Je ne sais si sa mésaventure s’est reproduite en plus d’un endroit ; mais je suis bien tenté de le croire, car l’homme est fait partout de la même façon, et il n’y a pas de circulaire ministérielle qui puisse corriger en un jour la rage d’arbitraire et de domination si fréquente chez les plus petits fonctionnaires.

Il me semble que le récit de sa maladresse et de sa déception ne sera pas inutile au public, car les faits portent leur enseignement avec eux, et toutes les déclamations sur l’injustice et la violence ne valent pas le simple récit d’un homme de bonne foi.

Donc, après avoir lu la circulaire de M. Billault, mon ami se rappela qu’il était citoyen d’une petite ville de cinq à six mille âmes, qu’on appelle Schlaffenbourg ; citoyen notable et bien noté, et dans les meilleurs termes avec toute la population.

Schlaffenbourg est une des plus jolies villes de la France ; le paysage qui l’environne, un vrai décor d’opéra ; la population douce, tranquille, honnête, hospitalière, intelligente : on n’en peut dire que du bien. Il n’y a, dans tout le pays, qu’un seul mari de Molière ; encore est-ce un homme qui s’est fait lui-même ce qu’il est et qui ne changerait pas d’état pour mille écus de rente.

Quant à mon ami Gottlieb, c’est un de ces philosophes contemplatifs et pansus que vous admirez dans les contes d’Erckmann-Chatrian. Docteur en philologie, auteur d’un poëme didactique sur la pisciculture, propriétaire d’une vieille maison et d’un assez beau jardin, il cultive passionnément les lettres et les légumes : la chronique de Schlaffenbourg ne lui connaît point d’autres vices.

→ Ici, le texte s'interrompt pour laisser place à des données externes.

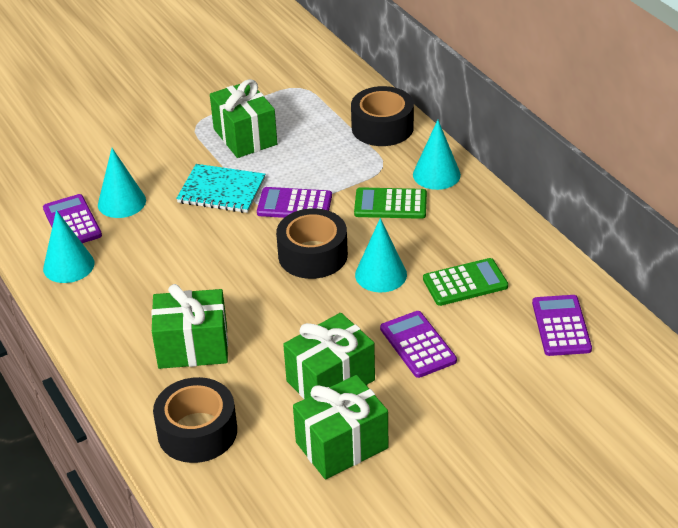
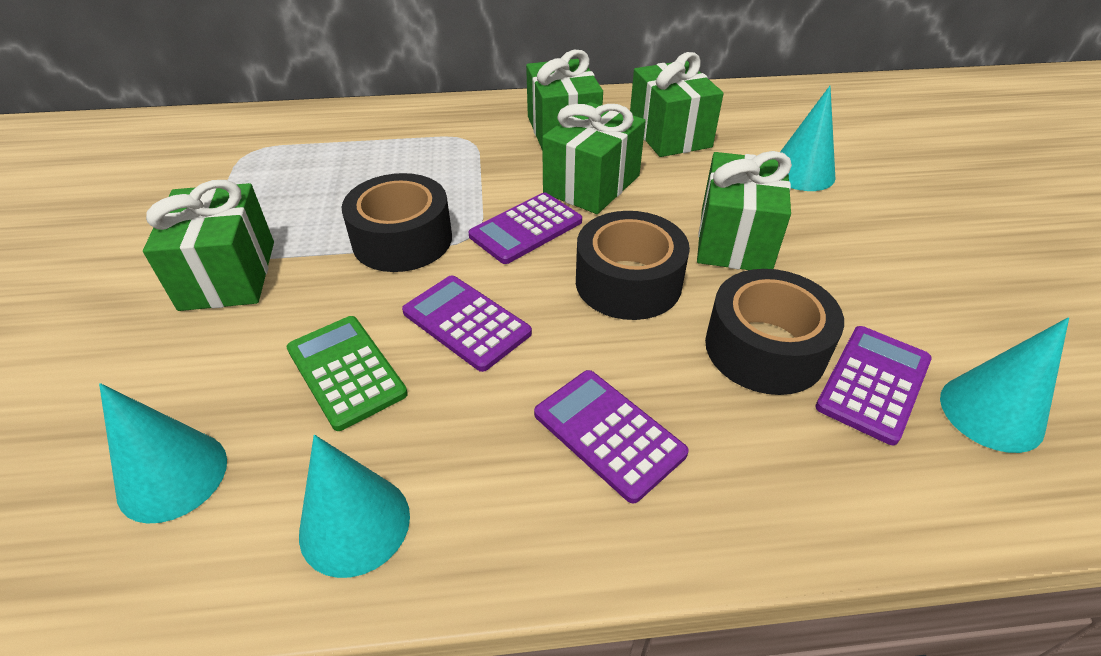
green calculator: [354,187,427,219] [423,258,508,306] = 2 -> [286,316,408,431] = 1
green gift: [151,284,228,369] [210,79,277,158] [283,313,375,399] [293,375,388,479] = 4 -> [143,180,274,311] [526,50,603,149] [542,102,646,214] [630,52,724,157] [697,151,792,270] = 5
turquoise notebook: [176,164,265,213] = 1 -> none = 0

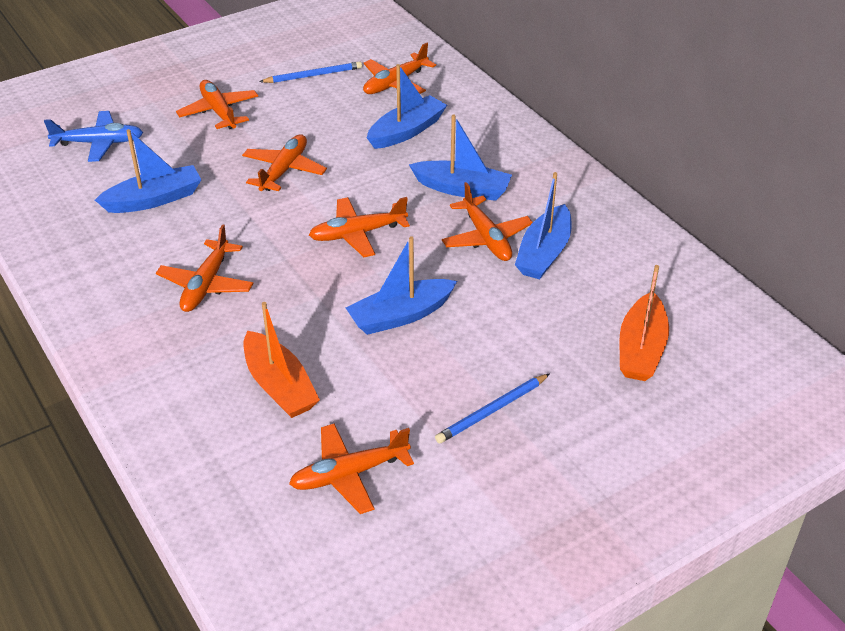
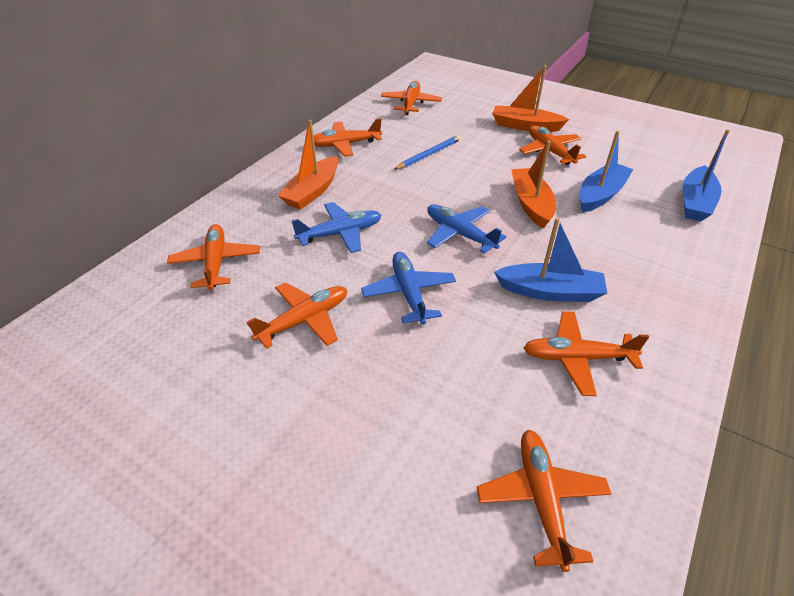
blue boat: [95,129,202,213] [346,236,457,335] [367,64,447,149] [409,114,512,201] [515,172,572,279] = 5 -> [494,218,607,302] [579,131,633,213] [683,129,730,222] = 3
blue pencil: [259,61,362,83] [435,373,550,443] = 2 -> [394,135,461,170] = 1
blue plane: [44,111,143,162] = 1 -> [292,202,382,253] [361,252,456,325] [427,204,506,254] = 3
orange boat: [244,302,320,418] [620,265,669,381] = 2 -> [278,120,338,210] [492,65,569,132] [511,141,556,229] = 3

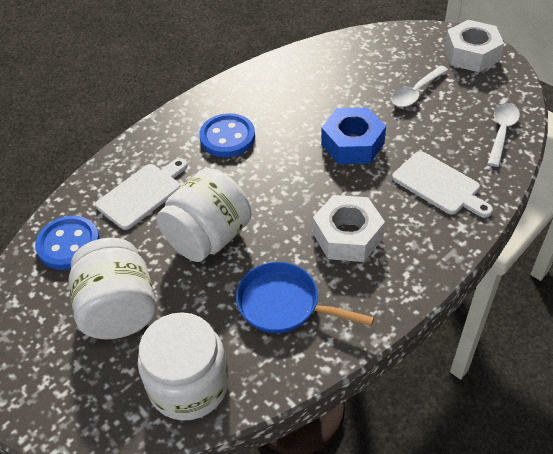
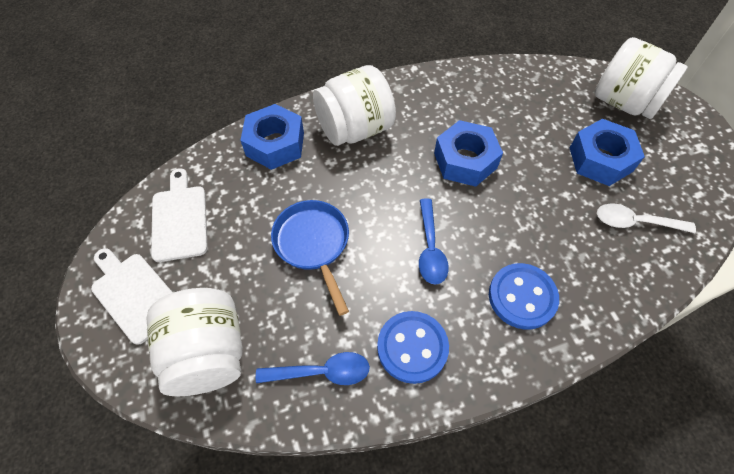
blue nut: [321,108,386,164] = 1 -> [240,104,304,170] [434,120,503,187] [570,119,645,186] = 3
blue spoon: none = 0 -> [256,352,370,385] [419,198,449,285] = 2
white nut: [313,195,385,262] [444,20,504,72] = 2 -> none = 0
white spoon: [391,66,448,107] [487,103,520,167] = 2 -> [597,204,696,233] = 1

Comment un homme de ce tempérament a-t-il pu se laisser entraîner dans une mêlée électorale ? Ceci demande deux mots d’explication. Le jardin de Gottlieb et sa vieille maison sont situés à huit ou neuf cents mètres de la ville. On y va par un chemin vicinal qui n’a pas été réparé depuis 1789. Mon pauvre ami, qui aime à sortir en voiture, versait au moins quatre ou cinq fois par semaine ; exercice violent qui finirait par lasser la patience de l’Alsacien le plus doux. Cependant Gottlieb payait, en impôts fonciers, cotes personnelles et mobilières et centimes additionnels une somme assez ronde, sans compter les prestations en argent ou en nature pour la réparation et l’entretien des chemins vicinaux. « Je ne m’expliquerai jamais, disait-il, qu’on emploie mon argent à réparer tous les chemins de la commune, excepté le chemin qui conduit à ma maison. » Plus d’une fois il avait soumis cette question à M. Jean Sauerkraut, maire de Schlaffenbourg. Mais M. le maire, ancien brigadier dans le train, avait d’excellentes raisons pour mépriser les hommes de science. Il tournait le dos à Gottlieb et s’en allait boire un verre de bière à la brasserie de l’Esturgeon.

Après cinq ou six ans de démarches inutiles, Gottlieb voulut savoir à quoi l’on employait l’argent de la commune. On lui répondit que c’était un grand mystère ; que M. le maire était un homme violent ; qu’il réglait tout à l’amiable avec les conseillers municipaux, sauf à lever sa canne sur ceux qui n’étaient point de son avis ; que, d’ailleurs, la comptabilité municipale se réduisait à fort peu de chose, M. le maire n’étant pas un homme de plume, mais un homme de canne.

Ce propos et la circulaire de M. le ministre de l’intérieur inspirèrent à Gottlieb un vif désir d’entrer au conseil municipal. On lui dit que M. le maire s’occupait d’écrire ou de dicter la liste des candidats de l’administration. Gottlieb, qui avait dédié son poëme sur la pisciculture à Sa Majesté l’empereur Napoléon III, s’imagina innocemment qu’il avait quelques droits à figurer sur la liste. Il fit donc sa visite à M. Jean Sauerkraut, qui buvait de la bière de mars et fumait une pipe de porcelaine. Ce fonctionnaire le reçut mal et s’écria, en cassant une cruche et deux verres : « Je ne veux pas d’un savant dans mon conseil municipal ! »

M. Jean Sauerkraut dit mon conseil, comme on dit mon chapeau, mon chien, ma pipe. C’est le pronom possessif.

Gottlieb aurait pu objecter qu’il n’était pas aussi savant que M. Coste et que, d’ailleurs, la circulaire de M. Billault ne proscrivait point cette catégorie. Il se contenta de maintenir sa candidature et jura sur son bonnet de docteur qu’il serait conseiller municipal en dépit de M. le maire ! C’est que les agneaux de l’Alsace se métamorphosent en lions quand on les pousse à la dernière extrémité.